The Canada Day weekend and the promise of decent weather (finally!) give Albertans a chance to do what we love most in the summer: enjoy our vast and brilliant outdoors.
We will flock, along with millions of our fellow Canadians to places where there is water.
At its most basic level, water is essential to our life. Socially, it’s also where we gather for fun and fellowship.
Water can also be deadly, especially in a northern climate like Canada, where the ice has barely left our waters.
Even familiar places that might seem benign to the unwary can be deadly.
Right now, the Red Deer River — like scores of other Alberta recreational waters today — is high, cold and muddy, owing to the large snowmelt and monsoon June storms.
Even when it’s low slow and clear, the Red Deer River can still be extremely dangerous.
It’s not that many summers since a pair of young brothers were playing in shallow water, near the boat launch in Waskasoo Park.
A backwater makes that section seem benign, even in late summer.
But if you are small and unwary, a step too far into deeper water can take you into the full current and sweep you away instantly.
That’s precisely what happened that day, with fatal results.
Even calm water can be deadly.
Several years ago, a heart-breaking incident arose at Bower Ponds, when a young boy waded into the water while surrounded by scores of other people.
He soon became distressed and went under.

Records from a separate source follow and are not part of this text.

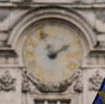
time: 1:56
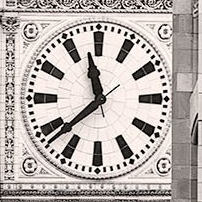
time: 11:37
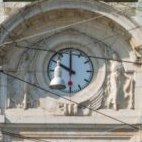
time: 10:00
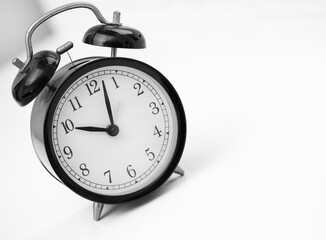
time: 10:02
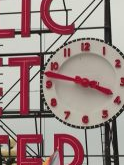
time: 3:47
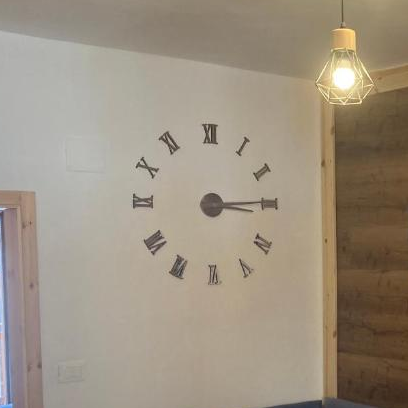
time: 3:14
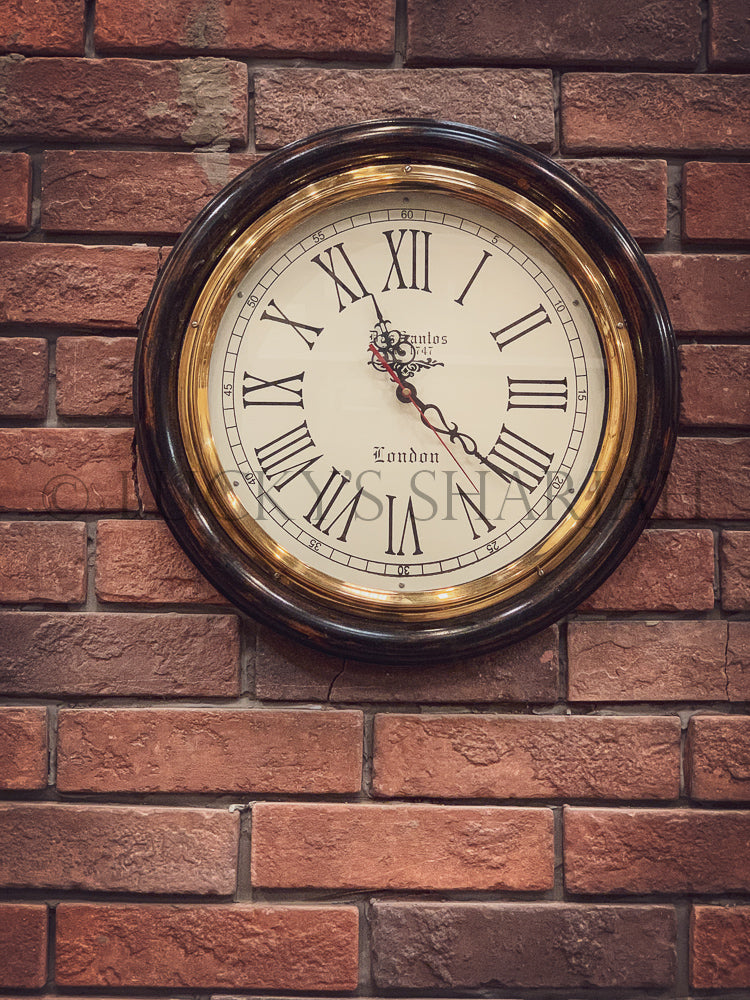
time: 11:21
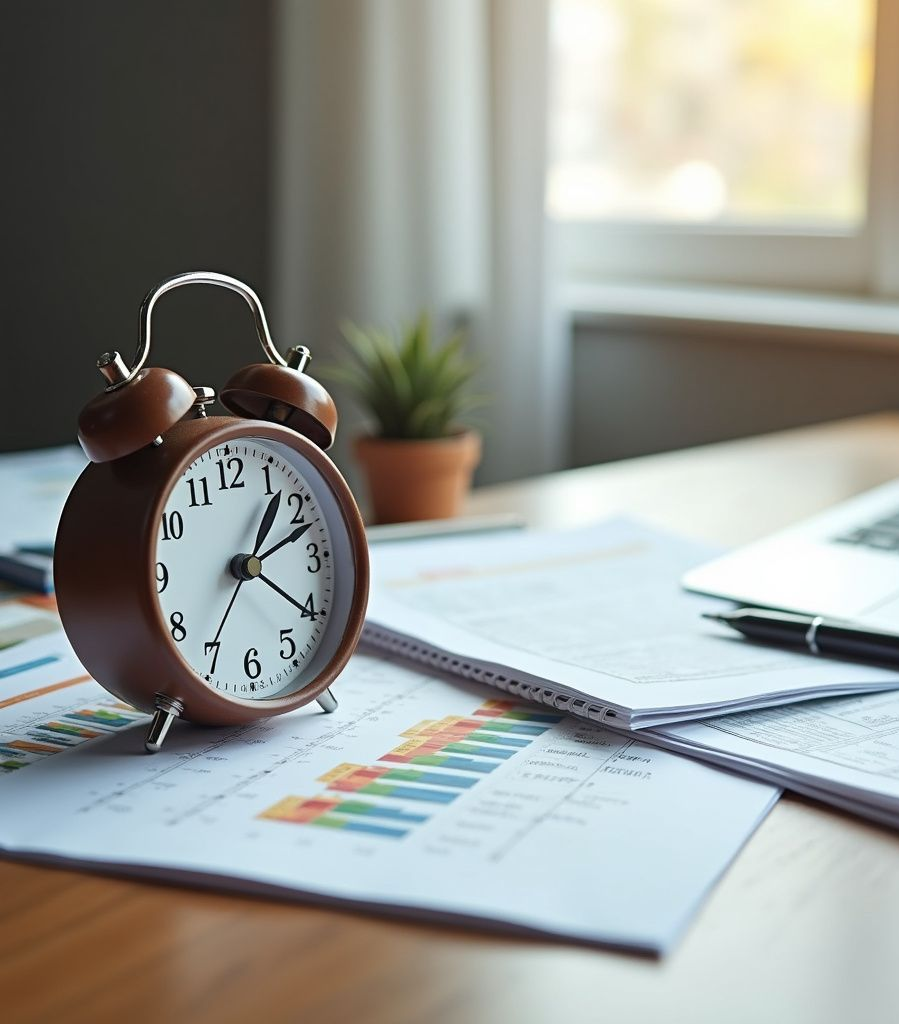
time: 1:20
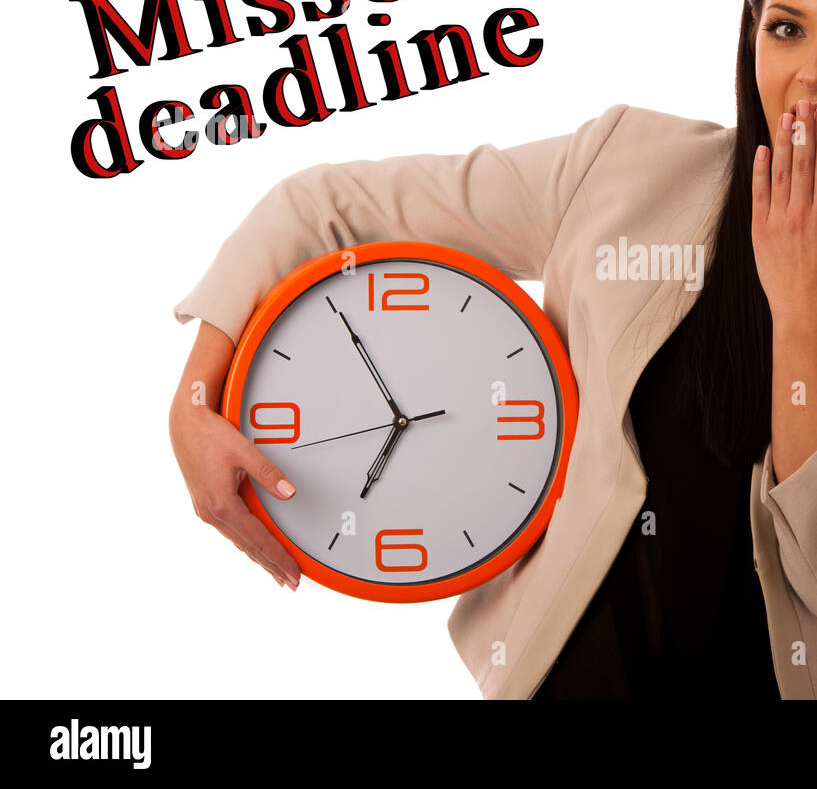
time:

Emergency crews were summoned immediately, but by the time they arrived, their rescue efforts had essentially become a body-recovery operation.
Sometimes, even the best planning cannot fully protect people from disaster on the water.
Years ago, a group of teenage boys went canoeing in Banff National Park.
They took every reasonable precaution, including diligently wearing their life jackets. But sudden high mountain winds apparently overturned their boats.
Their bodies were soon found, floating in the water.
Life jackets kept them afloat, but could not protect them from hypothermia.
Even the confines of a swimming pool, surrounded by lifeguards or family can be dangerous. One young boy drowned at a public pool in Olds several years ago, with paid lifeguards nearby.
Canadian writer Malcolm Gladwell has detailed how home swimming pools are more dangerous to children than having a gun in the house.
This month, the Canadian Lifesaving Society reported that water deaths rose by almost 10 per cent last year, and child drownings nearly doubled.
Toddlers are “magnetically attracted to water” society spokesman Barbara Byers told The Canadian Press last week and death can happen in as little as 10 to 20 seconds.
Good times and fellowship can foster a dangerous sense of immunity, especially on the much-anticipated first long weekend of the summer.
When relaxation and familiarity are joined by liquor — the all-too-frequent lubricant of sociability — death can arise in an instant.
Across Canada, police will be checking boats this weekend, ensuring that revellers are properly licensed and equipped to enjoy the holiday safely and legally.
As always, however, there will be too few officers patrolling our vast aquatic resources to deter more than a fraction of the scofflaw drinkers.
Every year, police are obliged to turn from patrolling the waters to investigating aquatic deaths.
Every summer, people who insist on boozing in boats fall in and drown.
Police report that an alarming number of men who drown this way — and it’s almost always men – are recovered with their belt buckles open and their zippers undone.
They drank too much beer in a boat, stood up to relieve themselves over the gunwale, fell and drowned within seconds.
Distraught friends — most often drinking themselves — were powerless to help them.
By law, and by any understanding of common sense, drinking in a small pleasure craft is foolish, illegal and potentially deadly.
This weekend, let’s responsibly enjoy the vast outdoors that Canadians revere so much. Let’s make memories that will last not just a long weekend, but will be treasured for a long lifetime.
Joe McLaughlin is the retired former managing editor of the Red Deer Advocate.